Columna: “Vivir en verde, cada día más “

Por Miguel Laborde, El Mercurio.

Los muros verdes comenzaron a multiplicarse en nuestras calles. Las revistas de arquitectura reiteran el concepto una y otra vez. Incluso, imaginando un futuro de ciudades enteramente cubiertas de una piel verde y, cómo no, con ideas a veces tan infantiles como el diseño de edificios que parezcan hechos de rocas cubiertas de musgo.

El éxito en Santiago no es casual. En todo el valle central, por su clima privilegiado, el vivir en relación con lo verde ha sido una característica permanente de nuestra identidad. A principios del siglo XX nos afiliamos de inmediato a la red de ciudades jardín, modelo que se repartió a todo lo largo de Chile. En el siglo anterior, en varias urbes republicanas, así como en barrios de Santiago, hubo manzanas enteras que ocultaban rincones ricos de naturaleza dentro de sus casaquintas que, en realidad, eran fragmentos campestres enmascarados por muros perimetrales. Eso no era urbano, sino un simulacro, porque se vivía bajo parrones y entre árboles frutales igual que en el campo. La densidad resultaba bajísima, rural.

Lo mismo antes, en la Colonia. La casa de patios ocultaba una feraz vegetación detrás de sus altos y gruesos muros de adobe, dejando las habitaciones principales abiertas a un jardín perfumado y las del personal de servicio atrás hacia la huerta, el gallinero y los frutales, corriendo en medio la acequia con su sonido veloz, propio de un arroyo precordillerano.

Esta tendencia mundial de los muros verdes tiene un rostro humano en la persona del botánico Patrick Blanc por su pionera creación en el Museo de las Ciencias y de la Industria en París, de 1988, luego consagrado por la belleza del que proyectó para la sede de la Fundación Cartier (1998) o el de la Embajada de Francia en Nueva Delhi, ya en este siglo.

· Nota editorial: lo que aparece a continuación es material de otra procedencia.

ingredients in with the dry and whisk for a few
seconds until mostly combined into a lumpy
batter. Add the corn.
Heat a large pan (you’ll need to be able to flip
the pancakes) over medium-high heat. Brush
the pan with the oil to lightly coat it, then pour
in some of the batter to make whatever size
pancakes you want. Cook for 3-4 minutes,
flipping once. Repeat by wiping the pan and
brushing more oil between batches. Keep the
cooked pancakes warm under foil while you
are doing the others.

Nosotros, con vocación verde, ya habíamos avanzado en ese camino. Antes incluso, porque las casas que proyectó Enrique Browne con ese elemento de pared vegetal, en Paul Harris y San Damián, son de 1980 y 1986. Él mismo, con Borja Huidobro, incorporó el concepto en el Edificio Consorcio en El Bosque, el símbolo mayor de la arquitectura chilena contemporánea; es de 1991. Entremedio, el propio Browne (Edificio El Ágora) y Cristián Fernández Cox (Edificio Montolín), ambos en 1987, ya habían demostrado que la piel vegetal funcionaba, y muy bien, en construcciones de altura.

Habría que darles un nombre diferente a los dos modelos, el chileno y el francés. El de acá es muy sencillo, natural y de bajísimo costo; lleva la idea de la jardinera al muro completo, pero separado de él por un metro y medio, más o menos; lo que permite abrir ventanas, que los usuarios vean el verdor, pájaros, flores y, de paso, deja entrar aire natural. El riego es simple, el mismo gota a gota de los productores de fruta.

El francés es muchas veces más oneroso. Un lujo, que se adhiere al muro, por completo, de modo que ofrece una vista que aporta a la ciudad, pero no a los usuarios del edificio. Tiene una complejidad en cuanto al riego, por cuanto el agua circula con los nutrientes incorporados, ya que es casi imposible el acceso a jardineros y personal de mantenimiento; es decir, obliga a escoger plantas que compartan la misma necesidad de nutrientes o a usar una sola especie.

Han crecido los negocios relacionados, desde la construcción de muros verdes hasta la venta de plantas adecuadas. Como estas actúan como reguladores térmicos, lo que permite ahorrar hasta un 20% en energía, no es extraño que los veamos integrados a la arquitectura en todos los continentes, factor que también sugiere que esta tendencia puede ser, con el paso del tiempo y subsanadas sus dificultades, una característica estable en las ciudades sustentables del siglo XXI.

Atributo

El éxito en Santiago no es casual. En todo el valle central, por su clima privilegiado, el vivir en relación con lo verde ha sido una característica permanente de nuestra identidad.